Amin promised his people a “better, stronger country.” They thought that meant new roads, new schools; a “government of action” erasing vestiges of British colonialism. But, soon, it’s obvious that the new Uganda is being shaped by a man driven to compensate for a humiliating, poverty-stricken upbringing, and for his country’s exploitation, with an extravagant, debauched personal life and a bloodstained sovereignty.
Feet first is the only way Amin is willing to let someone go from his killing fields; as he denies Nicholas permission to leave the country: “You are like my own son; your home is here.” One of Amin’s wives who is out of favor because of an epileptic son attracts Nick’s attentions; an indiscretion that threatens to put his neck closer to the chopping block.
Then, there are the conniving British plotting Amin’s overthrow and lucking into a way to force Nicholas to do their dirty work.
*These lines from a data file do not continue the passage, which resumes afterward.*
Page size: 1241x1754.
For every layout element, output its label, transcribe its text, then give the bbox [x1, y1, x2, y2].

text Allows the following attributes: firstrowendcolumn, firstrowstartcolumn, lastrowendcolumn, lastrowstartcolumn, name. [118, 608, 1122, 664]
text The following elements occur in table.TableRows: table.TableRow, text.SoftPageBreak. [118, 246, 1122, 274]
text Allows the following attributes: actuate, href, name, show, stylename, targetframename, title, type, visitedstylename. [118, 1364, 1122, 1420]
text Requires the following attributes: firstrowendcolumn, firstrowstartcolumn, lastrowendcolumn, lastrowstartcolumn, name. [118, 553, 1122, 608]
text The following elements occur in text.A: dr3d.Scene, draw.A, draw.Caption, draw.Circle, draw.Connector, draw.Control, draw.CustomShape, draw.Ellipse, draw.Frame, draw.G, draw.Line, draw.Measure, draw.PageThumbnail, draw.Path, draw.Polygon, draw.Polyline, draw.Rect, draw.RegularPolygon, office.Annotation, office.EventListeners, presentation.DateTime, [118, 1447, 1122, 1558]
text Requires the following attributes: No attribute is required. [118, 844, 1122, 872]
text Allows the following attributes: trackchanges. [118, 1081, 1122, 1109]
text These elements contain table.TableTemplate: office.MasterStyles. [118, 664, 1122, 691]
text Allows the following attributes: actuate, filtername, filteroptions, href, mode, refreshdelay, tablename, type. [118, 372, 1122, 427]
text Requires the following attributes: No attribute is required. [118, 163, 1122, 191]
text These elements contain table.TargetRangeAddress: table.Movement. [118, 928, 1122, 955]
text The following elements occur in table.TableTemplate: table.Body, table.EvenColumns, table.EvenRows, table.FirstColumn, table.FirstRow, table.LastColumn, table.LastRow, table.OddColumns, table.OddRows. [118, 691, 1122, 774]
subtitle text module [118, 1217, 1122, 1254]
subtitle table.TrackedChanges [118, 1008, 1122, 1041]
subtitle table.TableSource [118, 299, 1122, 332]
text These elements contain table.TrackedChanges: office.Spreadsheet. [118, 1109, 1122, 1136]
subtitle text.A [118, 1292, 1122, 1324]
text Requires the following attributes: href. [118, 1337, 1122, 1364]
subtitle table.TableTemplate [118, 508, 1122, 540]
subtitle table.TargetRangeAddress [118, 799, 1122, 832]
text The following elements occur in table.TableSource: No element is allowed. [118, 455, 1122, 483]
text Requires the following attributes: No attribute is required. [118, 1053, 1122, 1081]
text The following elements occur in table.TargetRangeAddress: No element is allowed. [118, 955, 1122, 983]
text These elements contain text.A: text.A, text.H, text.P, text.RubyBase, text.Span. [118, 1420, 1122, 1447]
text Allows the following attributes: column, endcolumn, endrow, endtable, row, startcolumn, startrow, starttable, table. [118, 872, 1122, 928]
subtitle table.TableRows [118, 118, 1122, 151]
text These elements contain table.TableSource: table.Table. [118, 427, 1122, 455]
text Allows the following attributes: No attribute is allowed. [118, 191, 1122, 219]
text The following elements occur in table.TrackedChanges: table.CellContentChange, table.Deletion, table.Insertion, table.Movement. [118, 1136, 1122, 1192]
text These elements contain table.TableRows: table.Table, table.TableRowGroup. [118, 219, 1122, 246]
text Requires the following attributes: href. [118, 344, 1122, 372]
Glamour turns to gore, as they clue Nicholas into the systematic butchery that is making Nicholas’s peripheral enjoyment of Amin’s power-mad extravagance possible.
Is he as disposable? Can anyone defy Amin and live to tell the world of this madman? Whitaker gives a performance of astonishing versatility, effortlessly shifting gears through the multiple layers of Amin’s tyrannical, child like personality.
A Fox Searchlight release, rated R for strong violence, nudity, sexual content, language.